Tuesday 11 December 2012

The Time to Think

Luckily I had some time to think and process between doctor's appointments.  I was very upset with my last post and just about ready to run off to a midwife.  Luckily Dad let me vent on him when I poured my heart out and he listened very carefully and empathised.  He really is the most amazing man on this planet!

Having my baby with a midwife at Genesis is an option that I don't feel is very feasible.  It really is just too far away from home.  There are other midwifes I suppose if I look hard enough in the area but to be honest I really don't feel the need to go to another hospital or get another care giver.  Anyway, so when I had that sorted in my mind I decided that I would go to my next appointment armed with all sorts of questions and what if's and why not's.  I also thought I needed to go armed with proper facts, not crap I read off websites, personal experiences and statistics from surveys conducted on other continents.

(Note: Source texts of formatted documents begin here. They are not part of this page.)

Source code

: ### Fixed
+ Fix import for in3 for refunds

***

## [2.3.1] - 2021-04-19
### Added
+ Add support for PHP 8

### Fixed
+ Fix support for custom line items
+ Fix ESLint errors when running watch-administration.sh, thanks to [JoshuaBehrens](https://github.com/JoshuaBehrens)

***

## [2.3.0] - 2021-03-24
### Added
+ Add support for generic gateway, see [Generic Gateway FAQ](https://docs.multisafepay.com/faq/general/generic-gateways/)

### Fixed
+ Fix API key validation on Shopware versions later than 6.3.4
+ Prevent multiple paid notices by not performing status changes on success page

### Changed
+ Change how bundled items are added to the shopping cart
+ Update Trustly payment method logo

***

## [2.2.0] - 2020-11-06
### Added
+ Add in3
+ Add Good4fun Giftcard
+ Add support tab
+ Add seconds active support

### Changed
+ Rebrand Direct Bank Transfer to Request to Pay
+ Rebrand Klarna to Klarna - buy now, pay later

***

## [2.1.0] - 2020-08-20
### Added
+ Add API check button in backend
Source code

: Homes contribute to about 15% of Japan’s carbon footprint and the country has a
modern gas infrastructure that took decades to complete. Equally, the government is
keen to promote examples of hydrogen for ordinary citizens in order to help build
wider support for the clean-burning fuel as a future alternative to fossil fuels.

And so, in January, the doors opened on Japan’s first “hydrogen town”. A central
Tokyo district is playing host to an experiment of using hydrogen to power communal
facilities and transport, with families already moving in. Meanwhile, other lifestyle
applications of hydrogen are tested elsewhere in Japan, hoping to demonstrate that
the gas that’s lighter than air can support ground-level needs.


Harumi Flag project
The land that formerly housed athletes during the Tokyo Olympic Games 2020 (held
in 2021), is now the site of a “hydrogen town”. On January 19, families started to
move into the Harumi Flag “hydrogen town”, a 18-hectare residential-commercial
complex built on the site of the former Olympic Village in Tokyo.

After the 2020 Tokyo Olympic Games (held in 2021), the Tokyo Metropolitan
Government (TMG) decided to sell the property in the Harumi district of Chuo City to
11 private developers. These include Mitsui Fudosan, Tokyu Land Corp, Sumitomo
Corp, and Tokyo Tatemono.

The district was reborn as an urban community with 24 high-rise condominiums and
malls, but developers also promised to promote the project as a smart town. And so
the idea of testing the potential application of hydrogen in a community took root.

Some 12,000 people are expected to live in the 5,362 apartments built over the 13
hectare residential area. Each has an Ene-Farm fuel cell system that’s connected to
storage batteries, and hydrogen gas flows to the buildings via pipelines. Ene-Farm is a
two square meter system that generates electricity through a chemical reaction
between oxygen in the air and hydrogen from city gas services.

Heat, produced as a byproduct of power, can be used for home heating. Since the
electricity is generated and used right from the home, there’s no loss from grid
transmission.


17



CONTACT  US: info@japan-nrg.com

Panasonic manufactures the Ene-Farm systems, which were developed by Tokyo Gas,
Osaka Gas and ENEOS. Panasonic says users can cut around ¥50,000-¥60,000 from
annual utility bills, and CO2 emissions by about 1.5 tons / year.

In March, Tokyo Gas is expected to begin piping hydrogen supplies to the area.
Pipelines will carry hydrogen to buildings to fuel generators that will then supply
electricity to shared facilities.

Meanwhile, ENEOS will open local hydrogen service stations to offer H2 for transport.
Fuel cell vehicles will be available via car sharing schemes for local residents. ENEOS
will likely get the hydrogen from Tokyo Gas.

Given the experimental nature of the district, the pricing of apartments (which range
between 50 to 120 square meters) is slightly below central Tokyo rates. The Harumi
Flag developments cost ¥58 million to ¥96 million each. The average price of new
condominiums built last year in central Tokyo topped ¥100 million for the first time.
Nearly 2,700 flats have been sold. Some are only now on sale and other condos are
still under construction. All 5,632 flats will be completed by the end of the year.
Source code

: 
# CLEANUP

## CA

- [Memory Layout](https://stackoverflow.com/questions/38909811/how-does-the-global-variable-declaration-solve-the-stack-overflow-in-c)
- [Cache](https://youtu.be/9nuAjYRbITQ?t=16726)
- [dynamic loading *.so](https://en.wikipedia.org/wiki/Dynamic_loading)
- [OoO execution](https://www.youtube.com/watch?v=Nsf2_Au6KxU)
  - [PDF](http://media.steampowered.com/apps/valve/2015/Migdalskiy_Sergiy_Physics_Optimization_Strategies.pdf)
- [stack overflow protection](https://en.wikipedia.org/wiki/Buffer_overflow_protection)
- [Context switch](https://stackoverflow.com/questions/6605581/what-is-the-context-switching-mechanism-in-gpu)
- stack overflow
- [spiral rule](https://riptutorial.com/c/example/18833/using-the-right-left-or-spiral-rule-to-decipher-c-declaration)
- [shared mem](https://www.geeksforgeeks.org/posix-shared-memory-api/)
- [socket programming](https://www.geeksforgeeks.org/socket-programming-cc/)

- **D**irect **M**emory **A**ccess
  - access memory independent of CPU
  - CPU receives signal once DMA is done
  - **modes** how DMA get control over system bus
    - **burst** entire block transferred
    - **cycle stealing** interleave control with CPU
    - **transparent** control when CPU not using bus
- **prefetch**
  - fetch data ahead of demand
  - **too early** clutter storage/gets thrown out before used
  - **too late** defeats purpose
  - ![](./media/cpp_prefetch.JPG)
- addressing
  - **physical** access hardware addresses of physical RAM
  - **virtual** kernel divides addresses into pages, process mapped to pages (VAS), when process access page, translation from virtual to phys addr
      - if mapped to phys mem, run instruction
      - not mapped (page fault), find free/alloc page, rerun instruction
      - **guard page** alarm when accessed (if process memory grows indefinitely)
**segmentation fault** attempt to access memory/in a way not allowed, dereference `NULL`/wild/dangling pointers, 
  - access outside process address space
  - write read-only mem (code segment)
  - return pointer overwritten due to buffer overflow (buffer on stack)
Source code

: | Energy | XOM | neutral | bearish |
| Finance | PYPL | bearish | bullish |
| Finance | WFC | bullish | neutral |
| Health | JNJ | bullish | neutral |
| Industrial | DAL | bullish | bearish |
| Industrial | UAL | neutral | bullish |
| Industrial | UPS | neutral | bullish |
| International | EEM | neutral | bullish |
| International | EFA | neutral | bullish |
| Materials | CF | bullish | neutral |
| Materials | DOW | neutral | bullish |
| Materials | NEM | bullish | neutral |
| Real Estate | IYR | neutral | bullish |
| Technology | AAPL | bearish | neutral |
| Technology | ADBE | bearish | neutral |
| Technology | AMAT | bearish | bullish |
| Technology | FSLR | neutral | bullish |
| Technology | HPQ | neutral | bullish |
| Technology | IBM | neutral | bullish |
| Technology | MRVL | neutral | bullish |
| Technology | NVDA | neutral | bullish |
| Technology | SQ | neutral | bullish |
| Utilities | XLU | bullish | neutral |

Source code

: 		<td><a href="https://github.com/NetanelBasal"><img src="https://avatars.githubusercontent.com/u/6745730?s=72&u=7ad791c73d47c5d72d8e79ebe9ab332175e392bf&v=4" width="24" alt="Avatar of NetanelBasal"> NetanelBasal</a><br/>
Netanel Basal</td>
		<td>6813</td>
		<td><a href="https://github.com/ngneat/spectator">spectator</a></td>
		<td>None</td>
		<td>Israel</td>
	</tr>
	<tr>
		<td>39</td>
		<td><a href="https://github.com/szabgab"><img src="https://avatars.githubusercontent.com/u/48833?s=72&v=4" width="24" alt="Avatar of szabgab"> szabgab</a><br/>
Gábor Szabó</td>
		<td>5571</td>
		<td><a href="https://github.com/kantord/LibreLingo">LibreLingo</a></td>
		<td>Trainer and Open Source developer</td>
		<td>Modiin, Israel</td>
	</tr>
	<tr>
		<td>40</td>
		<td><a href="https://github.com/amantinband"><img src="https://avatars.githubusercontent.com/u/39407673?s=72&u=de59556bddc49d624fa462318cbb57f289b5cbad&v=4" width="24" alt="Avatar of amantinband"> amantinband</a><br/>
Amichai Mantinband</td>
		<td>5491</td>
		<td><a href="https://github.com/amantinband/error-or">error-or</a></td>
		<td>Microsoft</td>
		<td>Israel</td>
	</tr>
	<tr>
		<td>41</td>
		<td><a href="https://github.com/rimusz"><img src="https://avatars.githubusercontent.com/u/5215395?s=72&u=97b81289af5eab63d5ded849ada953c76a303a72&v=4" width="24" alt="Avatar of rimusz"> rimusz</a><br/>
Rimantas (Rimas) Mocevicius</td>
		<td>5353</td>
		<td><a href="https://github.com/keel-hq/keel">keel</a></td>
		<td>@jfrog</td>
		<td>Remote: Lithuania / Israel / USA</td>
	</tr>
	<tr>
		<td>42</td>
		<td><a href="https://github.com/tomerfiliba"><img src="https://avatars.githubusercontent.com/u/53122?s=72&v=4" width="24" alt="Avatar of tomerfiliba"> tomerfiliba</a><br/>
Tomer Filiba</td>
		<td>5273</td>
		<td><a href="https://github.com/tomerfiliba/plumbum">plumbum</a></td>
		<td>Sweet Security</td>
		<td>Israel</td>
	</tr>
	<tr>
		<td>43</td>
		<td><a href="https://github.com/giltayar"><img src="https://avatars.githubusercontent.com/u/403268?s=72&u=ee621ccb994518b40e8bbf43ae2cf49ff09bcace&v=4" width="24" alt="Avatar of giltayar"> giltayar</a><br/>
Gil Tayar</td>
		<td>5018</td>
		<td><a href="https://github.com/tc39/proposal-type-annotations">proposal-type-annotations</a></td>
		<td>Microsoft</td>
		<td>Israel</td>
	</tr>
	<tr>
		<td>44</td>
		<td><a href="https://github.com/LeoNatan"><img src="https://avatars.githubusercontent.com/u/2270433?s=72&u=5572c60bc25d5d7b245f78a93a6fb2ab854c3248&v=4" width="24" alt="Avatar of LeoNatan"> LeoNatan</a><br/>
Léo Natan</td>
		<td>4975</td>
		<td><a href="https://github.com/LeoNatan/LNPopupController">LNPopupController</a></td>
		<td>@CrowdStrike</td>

I found a research document done by a student at WITS university, and I am still getting through it - it is alot of reading and information.  The more I thought about it, the more I narrowed my questions down that I had for the doctor, and the less defensive and self absorbed I felt.  I just made one really big circle...and came back to what I wanted from word Go;  should I go into labour prior to 40 weeks and all is healthy I would like to have a TOLAC, but am very happy with an elective cesarean booked at 40 weeks - on my due date. I have simply decided that the doctor will not convince me otherwise unless there really is a worrying complication or valid medical reason for having to do a cesarean sooner.  And once again I feel happy, content and calm and am enjoying my pregnancy.  I think about VBAC and all my options often but I also know what is best for my and my family and what everybody feels comfortable with.  What are the odds really of me going into labour prior to 40 weeks anyway?  I am not fighting for something that might very well not even happen or be worth the stress and reproaching feelings.

My next doctors appointment is on the 18th of December and I really am just looking forward to seeing my little man on the sonar screen again.